Diversity among institutions is a policy objective that most systems of higher education pursue although to a varying degree. Individual institutions, for various reasons, ranging from accountability to the allocation of scarce resources, strive to compare themselves against other institutions. Often, differences between institutions arise because of aspects like academic pressure and performance, intercultural connections and barriers, language, cultural hybridity, and education and marketization. Thus, this paper seeks to identify the differences between universities in China and Canada.
Universities in China and Canada
The education system in Canadian universities varies significantly from that employed in Chinese universities. First, Canadian universities are diverse, which makes it easier for international students in different countries to select their majors and related courses. Diversity arises in the number of courses that are offered and the structures availed by the universities. In addition, universities use English as the primary language of instruction, which is the most used language in the world. Conversely, universities in China are highly homogenous. For instance, the number of degrees in English in Chinese universities is lower than in Canadian Universities.
The second difference is that some Canadian universities, on the other hand, are very strict concerning students' needed courses and credits. However, in China, the primary courses have been set through the education system, from primary schools to universities. Hence, students just need to learn as per the planned curriculum. Consequently, when Chinese learners join foreign universities, they must carefully choose a major from numerous courses. If they do not know their majors, or they are not certain about the credits their majors need, they may get confused easily. Often, the Canadian education system characterized by numerous courses leads to waste of both time and money for international students who get invalid credits after the course duration. Moreover, they are forced to repeat the right course, and thus, extend their stay abroad for longer than anticipated.
Third, Canadian universities offer more scholarships to international students than to Canadian students. This explains the heterogeneity in most Canadian universities regarding the race, ethnicity, gender, and ages of students. For instance, in 2015, Canada's federal international scholarship programs brought 729 international students to Canada and only sent 57 Canadian students abroad. Unlike the Canadian universities, Chinese institutions have not offered scholarships to international students for a long time. In addition, universities do not promote their study opportunities. Nevertheless, in recent years characterized by globalization and internationalization, Chinese universities are slowly opening up for international students by offering scholarships while also sponsoring Chinese students to study overseas.
The fourth difference between Canadian and Chinese universities is the pedagogical approaches lecturers use in the classrooms. In Chinese universities, Chinese lecturers use traditional Chinese instructional strategies based on the idea of "rotate learning, skill comes". Hence, learners have to memorize the content instead of understanding it. In addition, Chinese lecturers just lecture without engaging students actively. Such a teaching approach lowers the morale of students, and consequently, their academic performance. Notably, this differs in Canadian universities where lecturers' teaching approach focuses on developing the students' thinking, ability, and personality.
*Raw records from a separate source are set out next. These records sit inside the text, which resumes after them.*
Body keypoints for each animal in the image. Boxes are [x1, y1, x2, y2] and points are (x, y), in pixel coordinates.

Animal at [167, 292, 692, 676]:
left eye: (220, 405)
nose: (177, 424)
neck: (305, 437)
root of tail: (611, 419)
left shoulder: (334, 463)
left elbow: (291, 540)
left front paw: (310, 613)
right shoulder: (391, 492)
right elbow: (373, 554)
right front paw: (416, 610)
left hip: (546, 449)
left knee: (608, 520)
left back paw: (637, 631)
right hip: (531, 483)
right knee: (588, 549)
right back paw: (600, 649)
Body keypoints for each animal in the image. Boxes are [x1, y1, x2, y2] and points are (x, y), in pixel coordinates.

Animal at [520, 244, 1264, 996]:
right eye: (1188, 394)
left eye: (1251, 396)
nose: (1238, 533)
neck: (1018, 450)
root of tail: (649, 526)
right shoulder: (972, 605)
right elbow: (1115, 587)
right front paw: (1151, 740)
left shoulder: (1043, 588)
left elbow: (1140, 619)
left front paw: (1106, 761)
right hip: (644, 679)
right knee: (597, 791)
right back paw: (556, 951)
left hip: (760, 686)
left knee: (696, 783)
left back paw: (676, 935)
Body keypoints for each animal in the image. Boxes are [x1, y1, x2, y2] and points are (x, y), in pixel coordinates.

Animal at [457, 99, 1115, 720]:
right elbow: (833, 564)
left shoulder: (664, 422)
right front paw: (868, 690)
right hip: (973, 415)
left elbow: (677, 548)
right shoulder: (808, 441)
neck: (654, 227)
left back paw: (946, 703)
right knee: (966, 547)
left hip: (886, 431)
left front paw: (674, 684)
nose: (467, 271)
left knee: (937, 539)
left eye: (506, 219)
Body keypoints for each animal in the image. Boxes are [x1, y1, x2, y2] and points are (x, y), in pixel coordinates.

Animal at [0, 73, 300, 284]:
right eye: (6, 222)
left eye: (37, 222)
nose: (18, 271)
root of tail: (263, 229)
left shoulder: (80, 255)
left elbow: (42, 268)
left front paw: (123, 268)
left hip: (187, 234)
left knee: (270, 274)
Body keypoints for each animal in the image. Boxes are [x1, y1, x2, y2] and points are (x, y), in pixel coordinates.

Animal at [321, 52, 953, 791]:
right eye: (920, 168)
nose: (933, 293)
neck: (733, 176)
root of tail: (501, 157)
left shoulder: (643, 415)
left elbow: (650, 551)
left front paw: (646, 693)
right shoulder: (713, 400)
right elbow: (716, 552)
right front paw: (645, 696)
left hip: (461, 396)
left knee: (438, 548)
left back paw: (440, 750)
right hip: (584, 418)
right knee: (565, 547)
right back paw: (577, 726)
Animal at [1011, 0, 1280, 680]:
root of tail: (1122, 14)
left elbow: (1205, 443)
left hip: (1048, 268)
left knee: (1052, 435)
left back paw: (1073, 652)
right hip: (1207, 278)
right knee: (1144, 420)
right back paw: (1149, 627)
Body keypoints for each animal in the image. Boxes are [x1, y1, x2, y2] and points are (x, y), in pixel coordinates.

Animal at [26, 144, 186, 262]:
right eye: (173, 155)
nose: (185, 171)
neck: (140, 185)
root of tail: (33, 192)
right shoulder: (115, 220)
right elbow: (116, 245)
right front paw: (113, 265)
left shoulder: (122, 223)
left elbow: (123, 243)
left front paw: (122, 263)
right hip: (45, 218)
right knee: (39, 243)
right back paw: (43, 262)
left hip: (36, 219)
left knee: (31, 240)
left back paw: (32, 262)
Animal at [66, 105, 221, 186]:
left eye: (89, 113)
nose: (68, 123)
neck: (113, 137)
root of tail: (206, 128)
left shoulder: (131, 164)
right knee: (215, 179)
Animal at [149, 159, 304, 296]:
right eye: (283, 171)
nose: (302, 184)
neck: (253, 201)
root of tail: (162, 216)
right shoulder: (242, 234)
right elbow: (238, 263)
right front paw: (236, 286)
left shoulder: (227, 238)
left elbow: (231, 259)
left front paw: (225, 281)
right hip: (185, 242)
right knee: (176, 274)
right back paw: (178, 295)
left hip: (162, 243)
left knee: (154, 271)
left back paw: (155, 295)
Instead of memorizing answers, students in Canadian universities learn to analyze content critically, which broadens even the way they perceive life. Additionally, students actively participate in discussions, group work, debates, and have numerous platforms to air their perspectives and opinions.
Further, this difference extends even to the assignments that lecturers give. Assignments in Canadian universities are practical and interesting since learners have to employ their imagination to air their opinions. Nevertheless, in Chinese universities, assignments are examination-oriented, are based objectively on facts, and focus majorly on learners' memorization and analytical skills. Consequently, graduates from Canadian universities exhibit more creativity and independent thinking than those from Chinese universities. Hence, it is clear that education in Canadian universities is designed to prepare students to become useful members of society, creating strong and sustainable friendships, and acquiring adequate skills and awareness necessary for gaining employment. Conversely, education in Chinese institutions appears to be more competitive. Universities not only trains students to prepare for useful lives but also strive to assess and sort them to eventually choose individuals for the most appropriate positions in life.
To conclude, it is clear that universities in Canada vary significantly from those in China. Such differences arise from educational policy and system difference between the two countries. For example, while Canadian universities and heterogeneous, Chinese universities are highly homogenous. In addition to composition differences, universities in both countries differ in mindset, expectations, and practices. While Canadian universities strive to develop well-rounded members of society, Chinese universities are exam-oriented and attempt to create individuals for the most appropriate positions in life. They focus majorly on learners' memorization and analytical skills. Similarly, while Chinese universities are striving to open up by offering scholarships, Canada remains rigid in sponsoring its students to study abroad. Notwithstanding, despite the diversity, these differences create the uniqueness of each country's education system.